WNKU went on the air April 29, 1985. The number one song in the country was “We Are The World.” The biggest movie was Code of Silence (Chuck Norris + robot = the intelligent Rambo). And for the next 31 years, the station, broadcasting out of Northern Kentucky University, defined itself by reaching millions of people who didn’t want more blockbusters in their lives. Coming over the airwaves at 89.7 FM, WNKU in many ways embodied the “left of the dial” college radio station—at times playing a mix of music cataloged as “alternative,” other times catering to the region’s underserved niches of Celtic, bluegrass, garage, and funk.

But in the months (or weeks, or even days) ahead, it seems likely that the station will be sold off by NKU, which suddenly finds itself deep in a deficit. Last April, new Kentucky Governor Matt Bevin ordered a 4.5 percent cut in higher education. As a result, the university is looking at an $8 million budget shortfall; in May, it laid off 105 employees. A month prior, university President Geoffrey Mearns announced he was forced to “explore the possibility of a sale of WNKU-FM.”

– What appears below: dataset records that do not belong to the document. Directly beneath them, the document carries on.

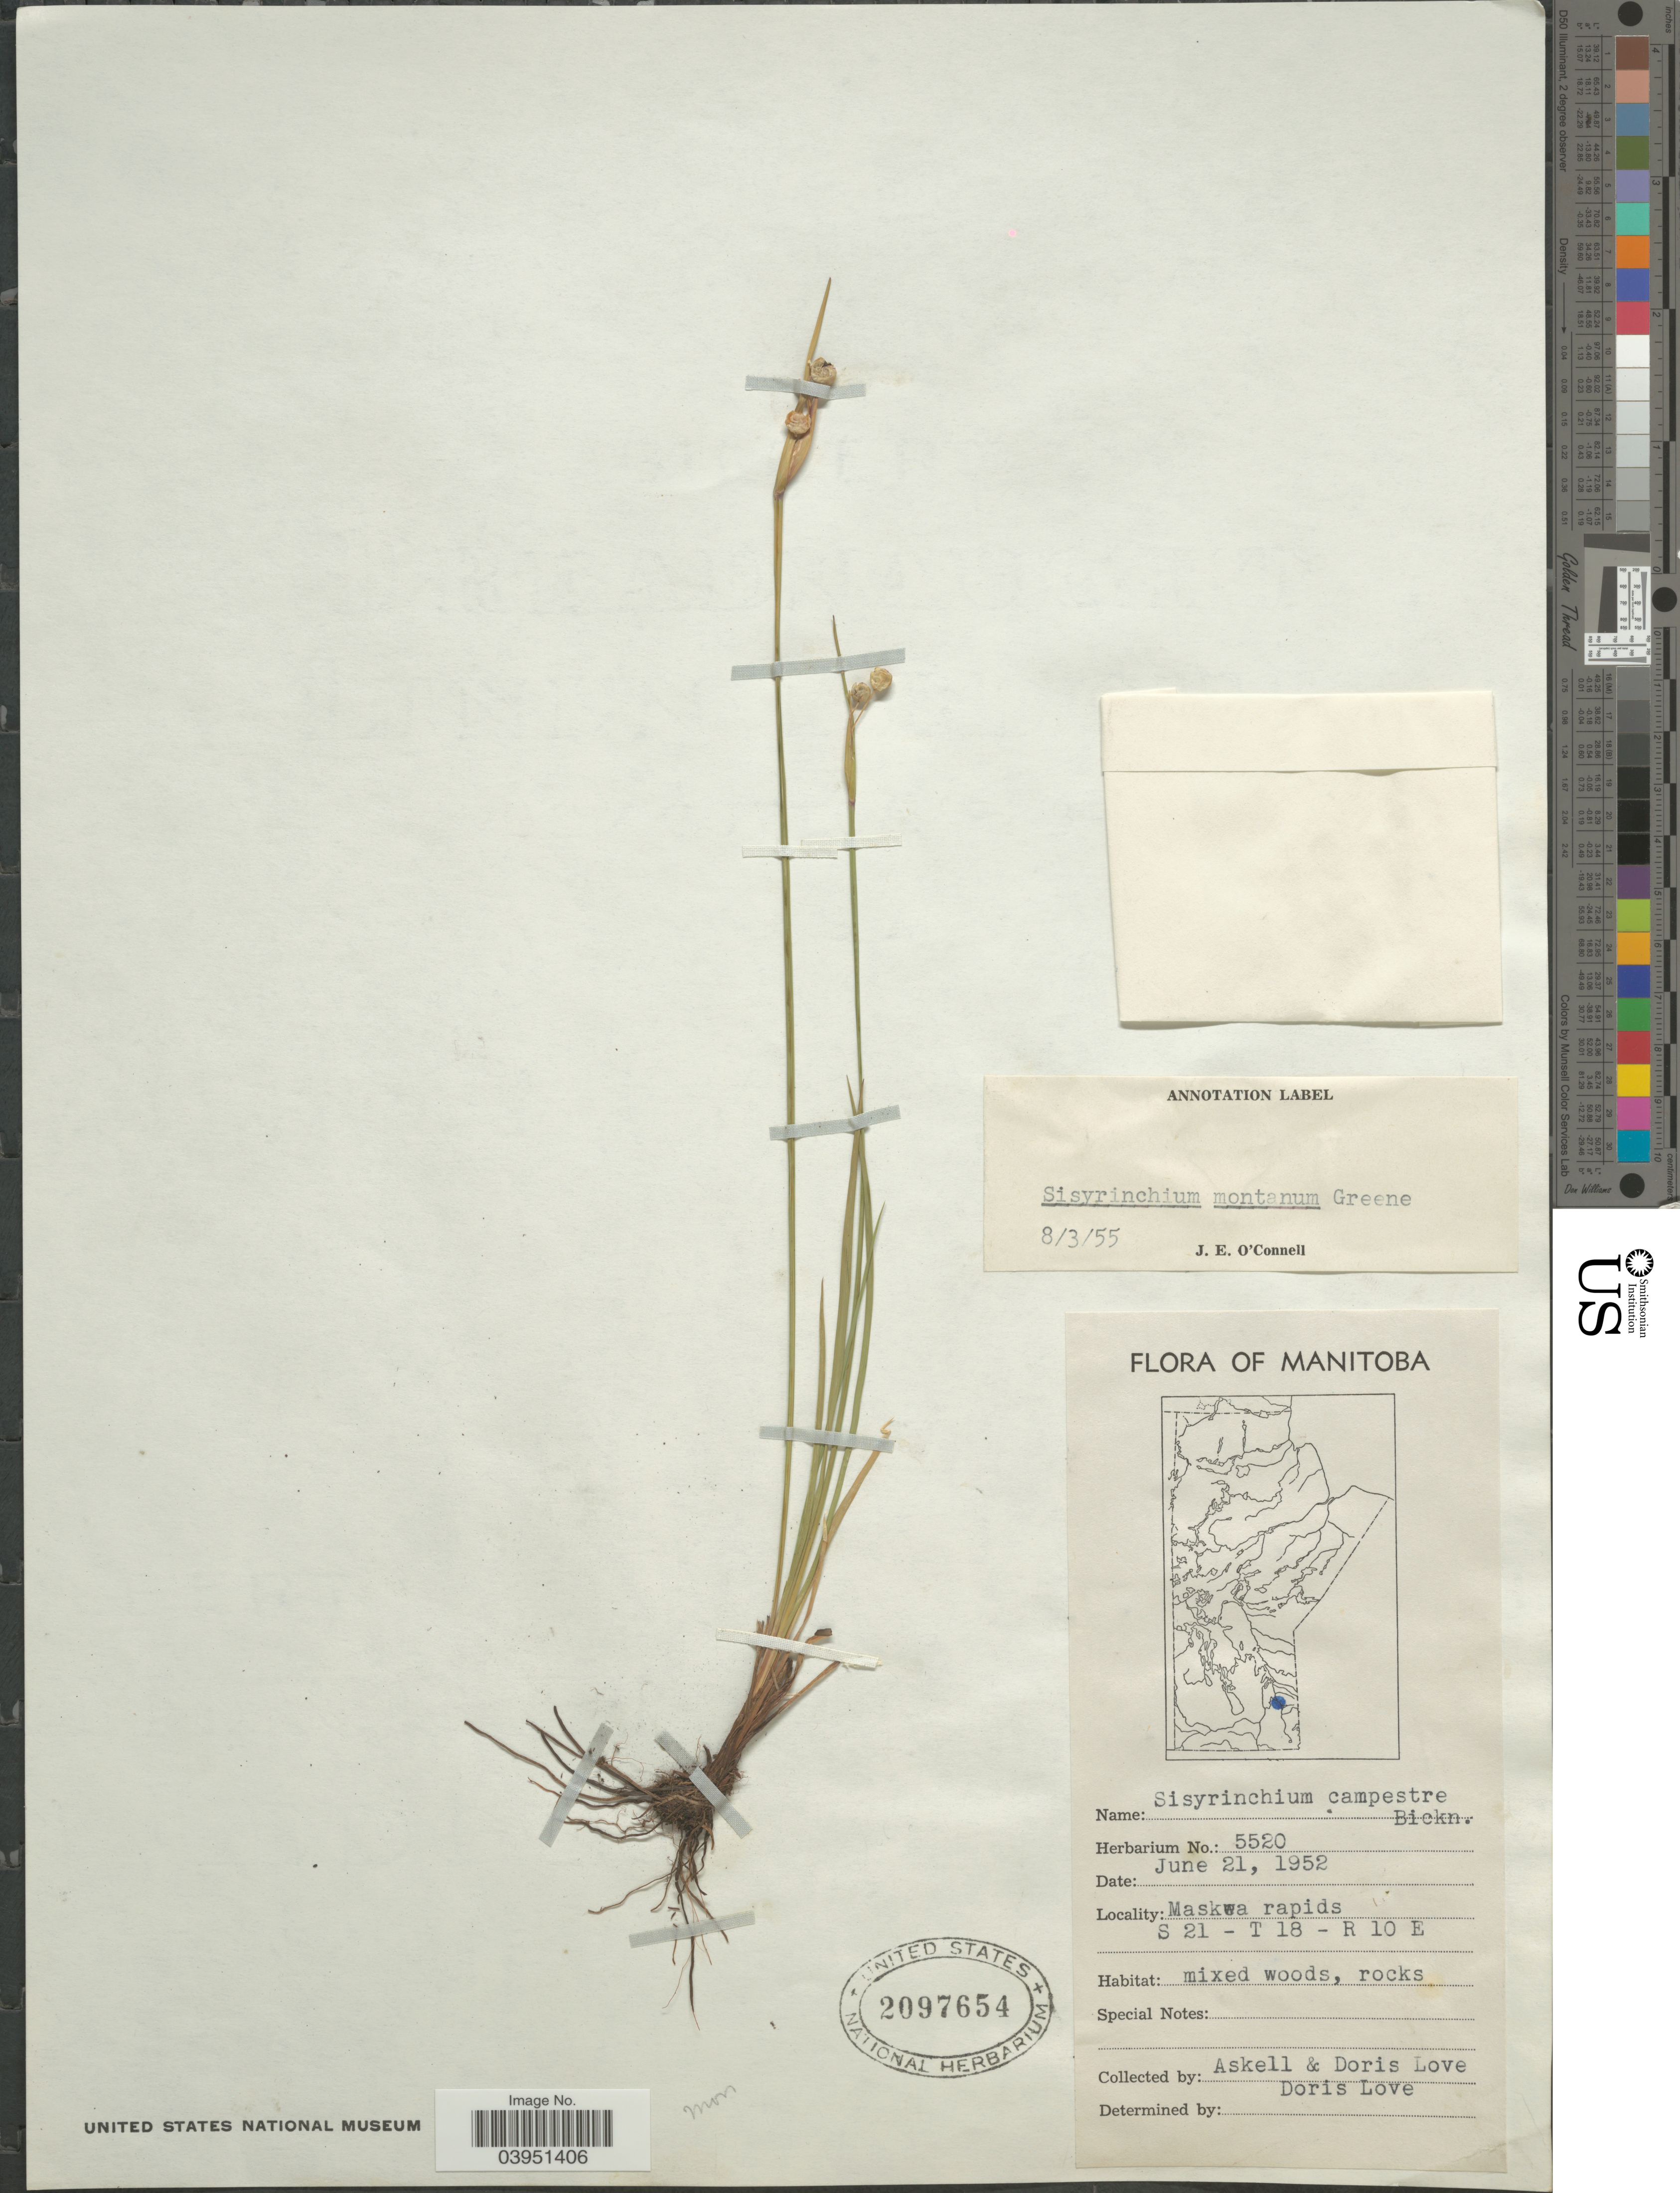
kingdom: Plantae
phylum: Tracheophyta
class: Liliopsida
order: Asparagales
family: Iridaceae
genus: Sisyrinchium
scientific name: Sisyrinchium montanum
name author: Greene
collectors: -. Askell & D. Löve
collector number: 5520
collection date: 1952-06-21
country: Canada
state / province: Manitoba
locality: Maskwa rapids. S 21 - T 18 - R 10 E.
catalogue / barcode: US 2097654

If and when WNKU is sold, it will be the latest casualty of a decade-old regional trend among college radio stations. Kentucky’s Georgetown College sold WRVG to KLOVE in 2003; Xavier University sold WVXU to Cincinnati Public Radio in 2005, which also took over Miami University’s WMUB in 2009. Now, yet another eclectic mix of sounds is primed to go over the side, in favor of religious programming, perhaps, or the NPR cookie cutter. The apprehension among listeners even inspired a “Save WNKU” online petition that has netted more than 3,100 signatures, including members of the Heartless Bastards, Wussy, and Walk the Moon.

Claiming no decisions had been made, the university said in April that Bevin’s budget cuts forced them to launch a request for proposals (“RFP”) from media brokerage firms equipped to shop the property and gauge what it could fetch in return. But an Open Records request yielded documents suggesting Mearns was already trying to sell the station in February. It was then that Rich Boehne of Scripps e-mailed a note introducing Mearns to Fred Kalil, vice president of Kalil & Co., an Arizona-based broker with years of experience selling media properties. Clearly interested, Kalil sent a contract to the university that same month. (February 1 was right on the heels of Governor Bevin releasing his first budget proposal, indicating he had higher education in his crosshairs.) Subsequently, the university did go through the state-required RFP, though it was no surprise when Kalil turned out to be the winning bidder.

On June 24, WVXU.org reporter John Kiesewetter wrote that the Kalil contract suggested a sale was highly probable, after which WNKU general manager Sean O’Mealy e-mailed his staff that Kiesewetter didn’t know what he was talking about. “[Kiesewetter’s] a blogger, so what he wrote is opinion,” O’Mealy angrily told me over the phone. “There’s nothing factual.” Beyond that, O’Mealy declined to speak further.

Unfortunately, nobody’s stepped forward to suggest a sale isn’t dead ahead. Staffers either refuse to talk on the record or say they don’t know anything. The university subsidized the station to the tune of $900,000 last year, and if there’s a need to make some quick money, it’s never going to get any quicker than now.

At press time, an NKU spokesperson was still claiming the broker could simply look at the books and advise the administration on whether or not to sell. But there isn’t much beating around the bush in the public records—Boehne told Kalil in early February that the university was “conducting a review of some assets and would appreciate your thoughts on the potential marketplace for these stations.” A later e-mail from O’Mealy to Kalil dated June 6 mentions work being done to make WNKU “FCC compliant for the sale.”

Another red flag is that the station hasn’t engaged in a single on-air fund-raiser in all of 2016. They aren’t turning down donations, but they aren’t publicly asking for them, either, leaving WNKU listeners and voices unsure of what’s to come. “Nobody’s saying anything about what might be, and I haven’t heard a thing,” says Mr. Rhythm Man, who’s been broadcasting on WNKU since 1996. “I know I’m coming in next week, and the week after that.”

Assuming the station will still be around to spin the next Wussy track, however, is a bet no one seems willing to take.